■ ОТРЫВОК:
==*==

Однажды командир эскадрильи капитан Буданов получил задание штурмовать железнодорожный эшелон. Самолеты появились над составом, когда он подходил к станции. К огню зенитных пулеметов, установленных на эшелоне, добавился еще огонь нескольких батарей, прикрывавших станцию. Гитлеровцы неистовствовали. Их пушки и крупнокалиберные пулеметы били не переставая.
— Лейтенант Гареев! Своим звеном подавите батареи противника! — приказал командир. — Я иду на эшелон!
— Понял, товарищ капитан! — ответил Гареев и устремился к ближайшей фашистской батарее.
Войдя в пике, летчики открыли шквальный огонь из пушек и пулеметов. Вниз полетели бомбы. Батарея замолчала. Но в стороне действовали еще две. Над эшелоном, рядом с атакующими штурмовиками, медленно таяли многочисленные облачка разрывов.
Зенитный огонь заставил оба звена Буданова отклониться от курса. «Нужно немедленно оказать помощь, — подумал Гареев. — Штурмовать батареи по очереди? Не годится! Пока будет молчать одна, откроет огонь другая. Кроме того, необходимо продержать вражеских зенитчиков под огнем до тех пор, пока не будет выполнено задание, пока не уйдет от цели командир эскадрильи. Это значит штурмовать непрерывно. Но тогда не хватит боеприпасов. Л что, если схитрить?»

==*==

Текст, извлечённый со страниц

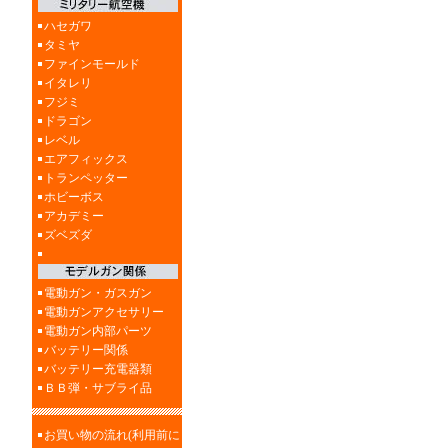
ハセガワ
タミヤ
ファインモールド
イタレリ
フジミ
ドラゴン
レベル
エアフィックス
トランペッター
ホビーボス
アカデミー
ズベズダ
電動ガン・ガスガン
電動ガンアクセサリー
電動ガン内部パーツ
バッテリー関係
バッテリー充電器類
ＢＢ弾・サブライ品
お買い物の流れ(利用前に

==*==

■ ПРИМЕНИТЕ ПРОЧИТАННОЕ:
1. Перепишите фрагмент рассказа о штурмовке эшелона, который открывается словами «Однажды командир эскадрильи» и завершается словами «били не переставая.», поставив «Фашисты» вместо «Гитлеровцы».
2. Допишите следующую часть рассказа о штурмовке эшелона, продолжив его сразу после последнего приведённого предложения.
Приведённые материалы составляют отдельный источник и к рассказу о штурмовке эшелона не относятся.

■ ОТВЕТЫ К ЗАДАНИЯМ:
1.
Однажды командир эскадрильи капитан Буданов получил задание штурмовать железнодорожный эшелон. Самолеты появились над составом, когда он подходил к станции. К огню зенитных пулеметов, установленных на эшелоне, добавился еще огонь нескольких батарей, прикрывавших станцию. Фашисты неистовствовали. Их пушки и крупнокалиберные пулеметы били не переставая.

2.
Гареев приказал звену разделиться на пары и штурмовать, чередуя боевые заходы с холостыми. Хитрость удалась. Каждый [241] раз, когда самолеты с воем пикировали на батареи, фашисты бросались в укрытия и не успевали сделать ни одного выстрела. Не потеряв ни одного самолета, эскадрилья уходила домой, оставляя на станции разбитый, окутанный дымом и пламенем железнодорожный состав. В шлемофоне Гареева послышался голос командира эскадрильи:
— Молодец, Гареев! Всем экипажам — спасибо!
Сержант Кирьянов, стрелок Гареева, удивился, услышав, что его командир, человек неразговорчивый, не любивший выражать свои чувства вслух, на этот раз крикнул:
— Слышишь, Сашок? Это нам! Понял?
Буданов вспомнил, как настойчиво тренировал он молодого летчика, которому не хватало еще опыта, знаний. А теперь мастерству его мог позавидовать и сам командир.
Гареев испытывал большой душевный подъем. Он был горд сознанием выполненного долга, радовался успеху экипажей своего звена, всей эскадрильи, отлично выполнившей задание.
Станция уже скрылась за горизонтом. О ее местоположении можно было догадаться лишь по столбам черного дыма. Внизу сплошным зеленым ковром тянулись ровные, будто причесанные поля. Над эскадрильей в безоблачном небе кружились четыре сопровождавших ее истребителя.
«Сегодня им делать нечего», — подумал Гареев, но все же напомнил Кирьянову:
— Посматривай за воздухом!
— Так точно, товарищ лейтенант, смотрю, — ответил сержант и тут же добавил: — Внизу под нами еще два истребителя, должно быть, наши.
— Какие наши? Откуда? — лейтенант резко повернулся.
Почти на бреющем полете, пристроившись в хвост один к другому, стремительно неслись два самолета. Ведущий заходил в хвост Буданова. Сомнений быть не могло: фашисты! Еще несколько секунд — и случится непоправимое.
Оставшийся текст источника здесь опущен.